George Mitchell's meeting with Israeli Prime Minister Benjamin Netanyahu will be crucial to U.S. President Barack Obama's credibility in the Arab world and as a Mideast peace broker. If Mitchell fails to wrest significant concessions from Netanyahu, the Arab world is likely to become skeptical of Obama and the unprecedented pressure he has put on Israel to halt settlement expansion.
Palestinian President Mahmoud Abbas has repeatedly said he would not resume official talks with Israel unless settlement construction comes to a total halt. Aides have said, however, that he might agree to an informal sitdown with Netanyahu next week on the sidelines of a U.N. meeting in New York.
Mitchell met first with Netanyahu on Tuesday, a day after the Israeli leader rejected U.S. calls for a settlement freeze. He said plans to build nearly 3,000 new apartments in the West Bank will remain on course and there will be no restrictions on expanding Jewish neighborhoods in east Jerusalem, Netanyahu said.
Palestinians claim both areas for a future state that would also include the Hamas-run Gaza Strip.
Netanyahu reiterated his willingness to suspend for a limited time any other new construction in the West Bank, hoping that will be enough of an overture for the Americans and the Palestinians. But that tradeoff hasn't elicited much enthusiasm in either quarter.

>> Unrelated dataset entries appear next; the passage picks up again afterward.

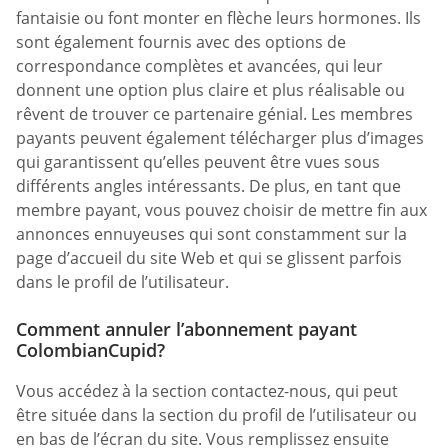
fantaisie ou font monter en flèche leurs hormones. Ils
sont également fournis avec des options de
correspondance complètes et avancées, qui leur
donnent une option plus claire et plus réalisable ou
rêvent de trouver ce partenaire génial. Les membres
payants peuvent également télécharger plus d’images
qui garantissent qu’elles peuvent être vues sous
différents angles intéressants. De plus, en tant que
membre payant, vous pouvez choisir de mettre fin aux
annonces ennuyeuses qui sont constamment sur la
page d’accueil du site Web et qui se glissent parfois
dans le profil de l’utilisateur.
Comment annuler l’abonnement payant
ColombianCupid?
Vous accédez à la section contactez-nous, qui peut
être située dans la section du profil de l’utilisateur ou
en bas de l’écran du site. Vous remplissez ensuite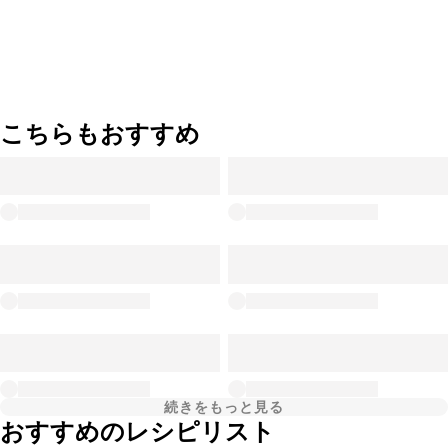
こちらもおすすめ
続きをもっと見る
おすすめのレシピリスト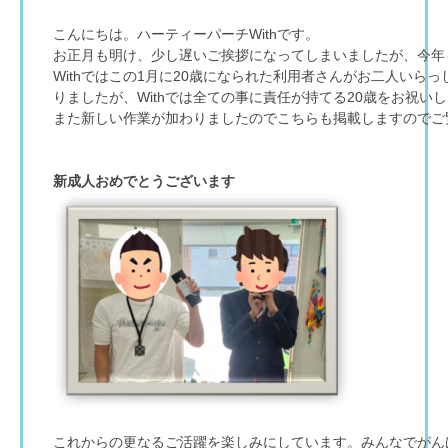
こんにちは。ハーティーパーチWithです。
お正月も明け、少し遅いご挨拶になってしまいましたが、今年
Withではこの1月に20歳になられた利用者さんがお二人いら
りましたが、Withでは全ての事に責任が持てる20歳をお祝い
また新しい作業が加わりましたのでこちらも掲載しますのでご
新成人おめでとうございます
これからの更なるご活躍を楽しみにしています。みんなでがん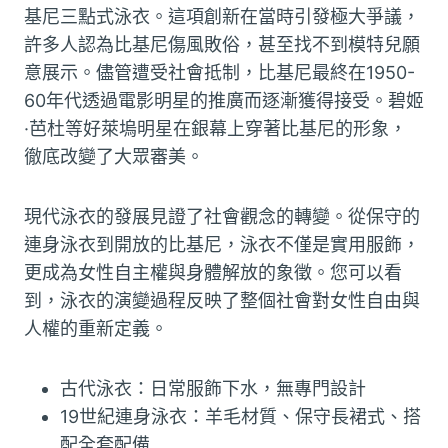
基尼三點式泳衣。這項創新在當時引發極大爭議，
許多人認為比基尼傷風敗俗，甚至找不到模特兒願
意展示。儘管遭受社會抵制，比基尼最終在1950-
60年代透過電影明星的推廣而逐漸獲得接受。碧姬
·芭杜等好萊塢明星在銀幕上穿著比基尼的形象，
徹底改變了大眾審美。
現代泳衣的發展見證了社會觀念的轉變。從保守的
連身泳衣到開放的比基尼，泳衣不僅是實用服飾，
更成為女性自主權與身體解放的象徵。您可以看
到，泳衣的演變過程反映了整個社會對女性自由與
人權的重新定義。
古代泳衣：日常服飾下水，無專門設計
19世紀連身泳衣：羊毛材質、保守長裙式、搭
配全套配備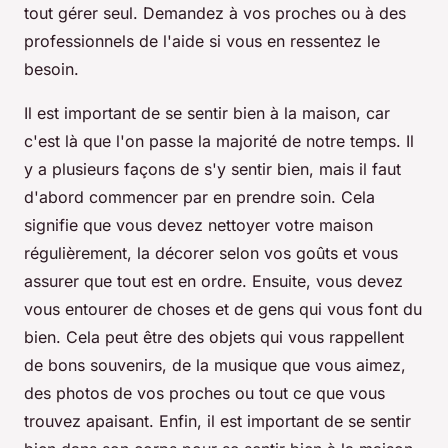
tout gérer seul. Demandez à vos proches ou à des
professionnels de l'aide si vous en ressentez le
besoin.
Il est important de se sentir bien à la maison, car
c'est là que l'on passe la majorité de notre temps. Il
y a plusieurs façons de s'y sentir bien, mais il faut
d'abord commencer par en prendre soin. Cela
signifie que vous devez nettoyer votre maison
régulièrement, la décorer selon vos goûts et vous
assurer que tout est en ordre. Ensuite, vous devez
vous entourer de choses et de gens qui vous font du
bien. Cela peut être des objets qui vous rappellent
de bons souvenirs, de la musique que vous aimez,
des photos de vos proches ou tout ce que vous
trouvez apaisant. Enfin, il est important de se sentir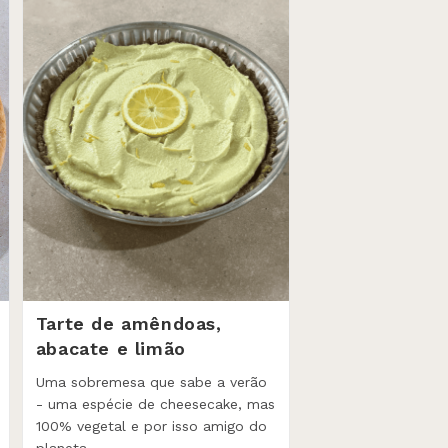
Tarte de amêndoas,
abacate e limão
Uma sobremesa que sabe a verão
- uma espécie de cheesecake, mas
100% vegetal e por isso amigo do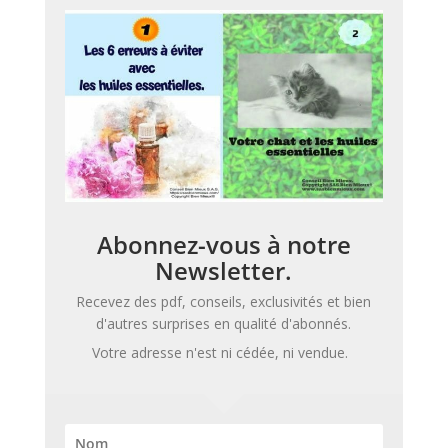
Abonnez-vous à notre
Newsletter.
Recevez des pdf, conseils, exclusivités et bien
d'autres surprises en qualité d'abonnés.
Votre adresse n'est ni cédée, ni vendue.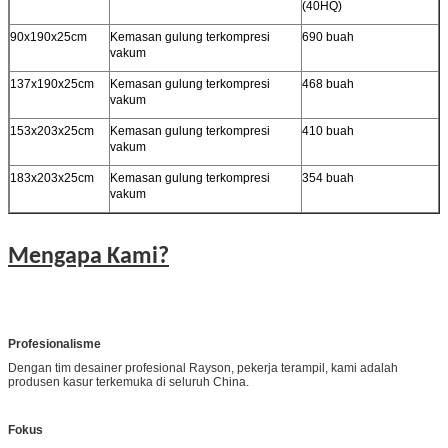
(40HQ)
90x190x25cm
Kemasan gulung terkompresi
690 buah
vakum
137x190x25cm
Kemasan gulung terkompresi
468 buah
vakum
153x203x25cm
Kemasan gulung terkompresi
410 buah
vakum
183x203x25cm
Kemasan gulung terkompresi
354 buah
vakum
Mengapa Kami?
Profesionalisme
Dengan tim desainer profesional Rayson, pekerja terampil, kami adalah
produsen kasur terkemuka di seluruh China.
Fokus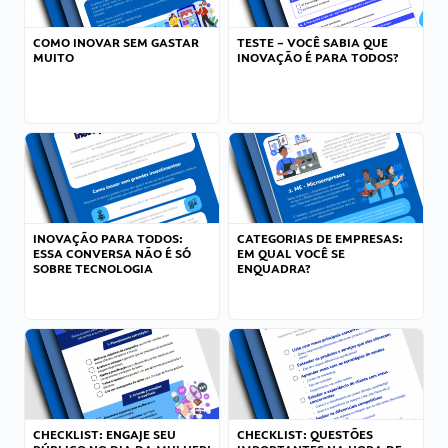
COMO INOVAR SEM GASTAR
TESTE – VOCÊ SABIA QUE
MUITO
INOVAÇÃO É PARA TODOS?
INOVAÇÃO PARA TODOS:
CATEGORIAS DE EMPRESAS:
ESSA CONVERSA NÃO É SÓ
EM QUAL VOCÊ SE
SOBRE TECNOLOGIA
ENQUADRA?
CHECKLIST: ENGAJE SEU
CHECKLIST: QUESTÕES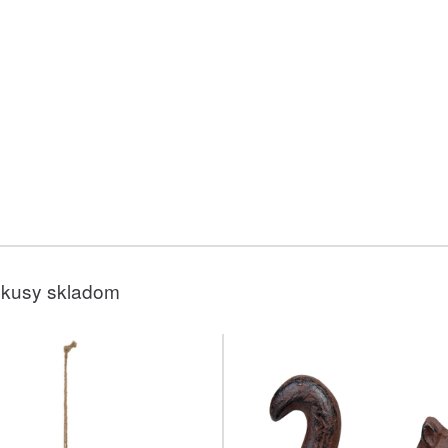
 kusy skladom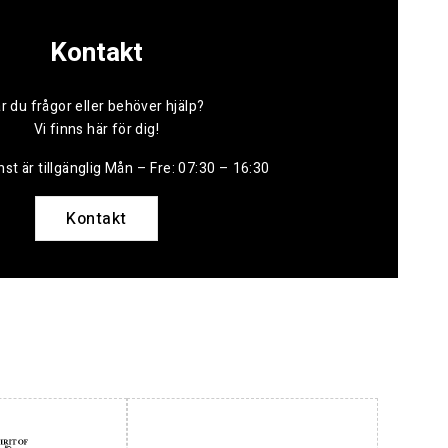
Kontakt
r du frågor eller behöver hjälp?
Vi finns här för dig!
st är tillgänglig Mån – Fre: 07:30 – 16:30
Kontakt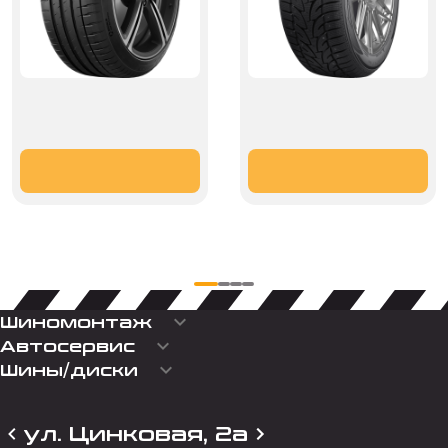
keyboard_arrow_down
Шиномонтаж
keyboard_arrow_down
Автосервис
keyboard_arrow_down
Шины/диски
ул. Цинковая, 2а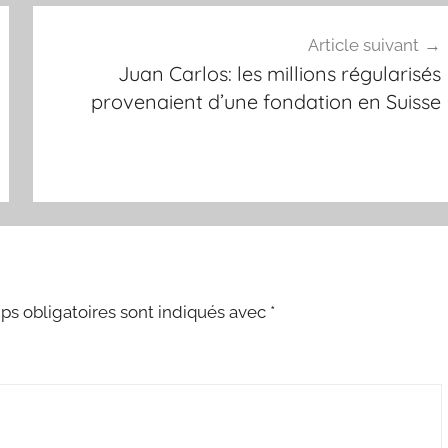
Article suivant
Juan Carlos: les millions régularisés
provenaient d’une fondation en Suisse
s obligatoires sont indiqués avec
*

As they entered their meeting, Mitchell expressed hope of bringing "this phase of our discussions to early conclusion" and to "move forward in our common search for comprehensive peace in the region."
After the meeting, which lasted more than two hours, Netanyahu's office put out a pager statement saying the talks were "good" and that the two men would hold an unscheduled second session on Wednesday morning.
Mitchell hopes in his meetings with Netanyahu, and later Tuesday with Abbas, to bridge the differences and set the stage for the first encounter between the Palestinian and Israeli leaders since Netanyahu took office in March. Both will be in New York next week for the opening of the U.S. General Assembly, and there has been speculation that Obama would join an Abbas-Netanyahu meeting.
Israeli officials said Tuesday that President Shimon Peres met clandestinely with chief Palestinian negotiator Saeb Erekat in Jerusalem last week to try to pressure the Palestinians to meet with Netanyahu. The Israeli presidency is a ceremonial position, but Peres carries cachet in the international community for advancing the landmark 1993 accord between Israel and the Palestinians, which won him a Nobel Peace Prize.
The officials spoke on condition of anonymity because the visit had been secret.
An Abbas-Netanyahu meeting would not necessarily signal a watershed. Israel and the Palestinians have held multiple rounds of talks without producing an accord ending decades of conflict.
And this time things could be even tougher.
Netanyahu grudgingly has accepted the concept of Palestinian statehood — but only under intense heavy U.S. pressure and with conditions the Palestinians reject. He is ideologically committed to Israel's settlement enterprise and reluctant to make the territorial concessions necessary to strike a deal, arguing they would compromise Israel's security.
Palestinian militants' takeover of the Gaza Strip after Israel's evacuation of the territory in 2005 has made these fears more tangible.
Abbas, for his part, would be skewered at home for agreeing to launch negotiations without first assuring a complete settlement freeze.
For more than a year, he held talks with Netanyahu's dovish predecessor, Ehud Olmert, that ultimately went nowhere. That has cost Abbas credibility among his own constituency, which has narrowed considerably since Islamic Hamas militants overran Gaza in 2007, leaving him controlling only the West Bank.